I was aware that I was serving rubbish, and that, having seen what I’d seen, I would not want to be eating food prepared in that kitchen myself – though none of that troubled me. Far more pressing from my own perspective was the inconsistency of staff management. The young men favoured by the female duty manager, who were routinely assigned to till duty, enabling them to have an easy time of it, slouched against optics and chatted among themselves, while the girls hurried back and forth serving more than 30 tables.
Then there was the undignified ritual of having your bag checked at the end of each shift, just in case you were tempted to pilfer any of the frozen ready-made meals or cheap cutlery. It rammed home the lack of trust and respect, and even then it made me question why any business would employ people in the first place whom they thought were likely to steal. Along with the meagre wages, largely cancelled out by the taxis needed to get me there and back safely at night, this brief brush with the industry wasn’t an experience that made me feel respected, valued, or indeed remotely motivated to work hard and take pride in what I was doing. And has much really changed?
When I interviewed renowned hotelier Robin Hutson, founder of luxury five-star chain Hotel du Vin in the New Forest, Hampshire, and CEO of the Pig Hotels group, he said that a lack of respect is at the core of a troubled industry, in terms of both the disposable way in which staff are treated and the wider perceptions of a nation that doesn’t take catering seriously as a profession. For him, the number of big-name brands that made staff redundant at the start of the crisis rather than use the furlough scheme was telling. Data compiled by the Centre for Retail Research revealed that UK restaurants and casual dining firms had recorded almost 30,000 job losses in 2020 as the Covid-19 pandemic drove a 163 per cent jump in redundancies.
Many of these businesses, said Hutson, are now paying the price for the short-termism in their approach to staff. By contrast, he furloughed the staff that were eligible and topped up the pay packets of those who weren’t, and has been rewarded with their loyalty, having retained a full team. Furthermore, his focus on training and fast progression up the ranks aims to be an antidote to the usual stop-gap churn rate, born out of his own trajectory. He began as a waiter at Claridge’s hotel, eventually founding his own chains; he sold Hotel du Vin for £66m.
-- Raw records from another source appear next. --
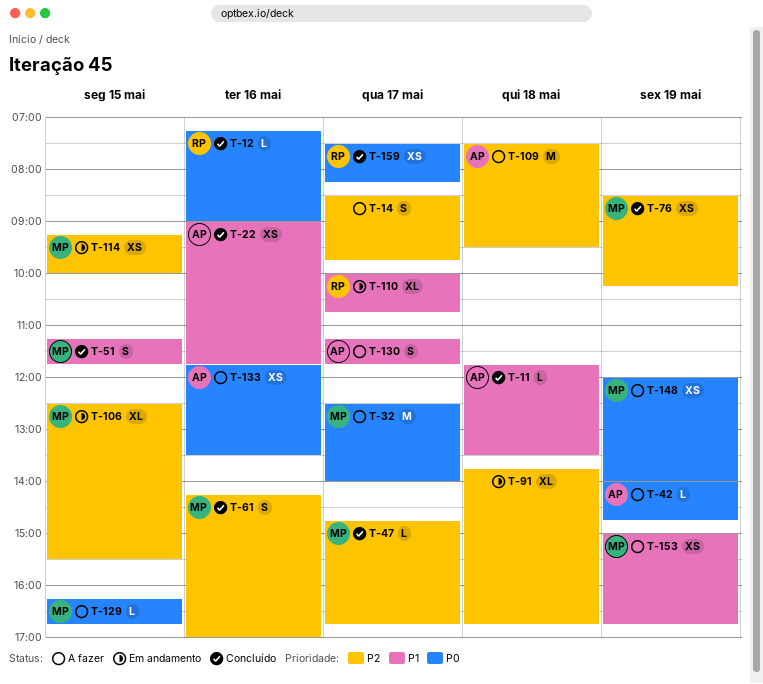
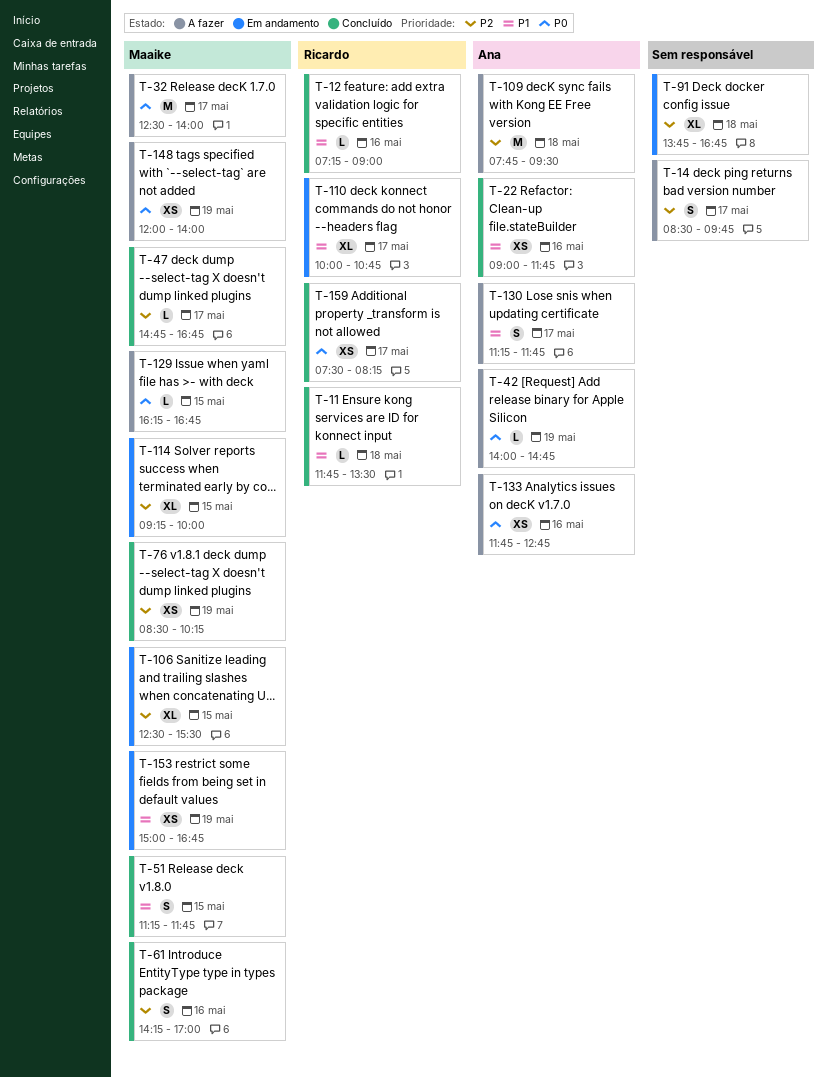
T-11, owner: Ana -> Ricardo
T-12, priority: P0 -> P1
T-109, begins: 07:30 -> 07:45
T-114, estimate: XS -> XL
T-133, ends: 13:30 -> 12:45
T-153, status: A fazer -> Em andamento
More need to follow his lead.
At the pandemic’s height, deserved sympathy was heaped on a sector especially inconvenienced by the disruptions that severed trade in the peak festive season and often left businesses with mountains of wasted food and drink. The overriding narrative was one of an industry desperate to reopen its doors and welcome back its sorely missed customers. It’s regrettable, therefore, that instead of a determination to return stronger and more appreciative of what could have been lost completely – and deliver the value and service that a loyal, returning clientele deserve – in all too many cases, complacency and shortcuts still prevail.